Total parenteral nutrition (TPN), a lifesaving therapy, involves providing nutrition by bypassing the gut. Unfortunately it is associated with significant complications including gut atrophy and parenteral nutrition associated liver disease (PNALD). PNALD includes steatosis, cholestasis, disrupted glucose metabolism, disrupted lipid metabolism, cirrhosis, and liver failure. The etiopathogenesis remains poorly defined; however, an altered enterohepatic circulation, disrupting nuclear receptor signaling, is emerging as a promising mechanism. Rodent models and our piglet TPN model have shown that, during regular feeding, bile acids activate farnesoid X receptor (FXR) in the gut and enhance fibroblast growth factor 19 (FGF19) level.
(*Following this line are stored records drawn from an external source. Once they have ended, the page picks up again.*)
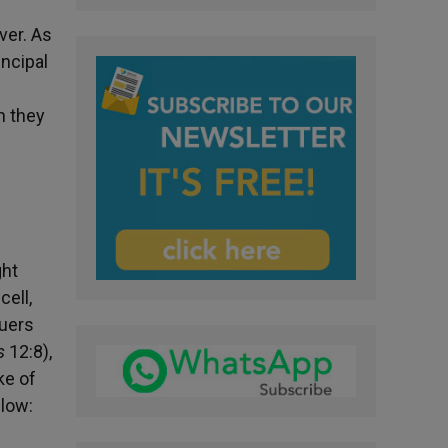
ver. As
incipal
n they
ght
cell,
quers
s
12:8),
ke of
llow: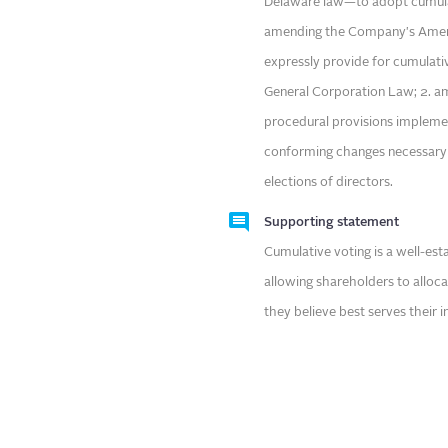
Delaware law—to adopt cumulativ
amending the Company's Amend
expressly provide for cumulati
General Corporation Law; 2. a
procedural provisions implemen
conforming changes necessary t
elections of directors.
Supporting statement
Cumulative voting is a well-es
allowing shareholders to alloc
they believe best serves their i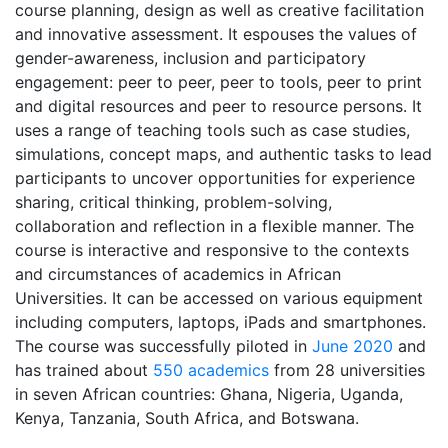
course planning, design as well as creative facilitation
and innovative assessment. It espouses the values of
gender-awareness, inclusion and participatory
engagement: peer to peer, peer to tools, peer to print
and digital resources and peer to resource persons. It
uses a range of teaching tools such as case studies,
simulations, concept maps, and authentic tasks to lead
participants to uncover opportunities for experience
sharing, critical thinking, problem-solving,
collaboration and reflection in a flexible manner. The
course is interactive and responsive to the contexts
and circumstances of academics in African
Universities. It can be accessed on various equipment
including computers, laptops, iPads and smartphones.
The course was successfully piloted in
June 2020
and
has trained about
550 academics
from 28 universities
in seven African countries: Ghana, Nigeria, Uganda,
Kenya, Tanzania, South Africa, and Botswana.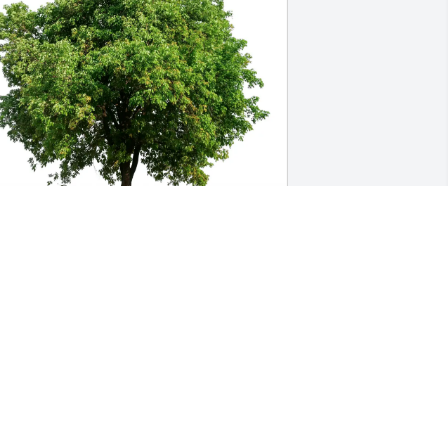
avid Cooley purchased Eco-Friendly 
emorial Trees for Thomas Holland
AVID COOLEY
ec 30, 2025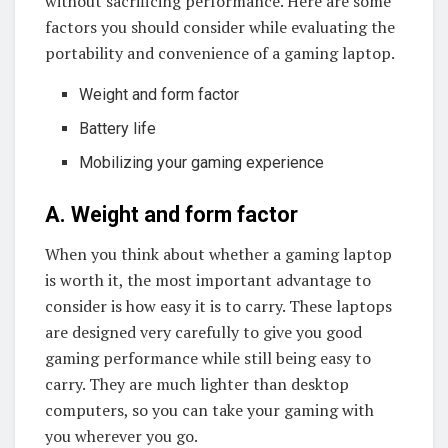
without sacrificing performance. Here are some
factors you should consider while evaluating the
portability and convenience of a gaming laptop.
Weight and form factor
Battery life
Mobilizing your gaming experience
A. Weight and form factor
When you think about whether a gaming laptop
is worth it, the most important advantage to
consider is how easy it is to carry. These laptops
are designed very carefully to give you good
gaming performance while still being easy to
carry. They are much lighter than desktop
computers, so you can take your gaming with
you wherever you go.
FGF19 regulates bile acid, lipid, and glucose metabolism. We noted reduced FGF19 with TPN use and substantial improvement in FGF19, bilirubin, and metabolic profiles with the FXR agonist chenodeoxycholic acid (CDCA). Additionally, CDCA caused gut growth and enhanced expression of glucagon like peptides (GLPs). GLPs regulate gut trophic effects, insulin, glucose homeostasis, and hepatic steatosis. GLP secretion is regulated by the CDCA activated receptor TGR5. This leads to an important conclusion that, in addition to a disrupted FXR-FGF19 axis, a disrupted TGR5-GLP axis may contribute to TPN related pathologies. Thus modulators of FXR-FGF19 and the TGR5-GLP axis could help bring forward novel treatment strategies.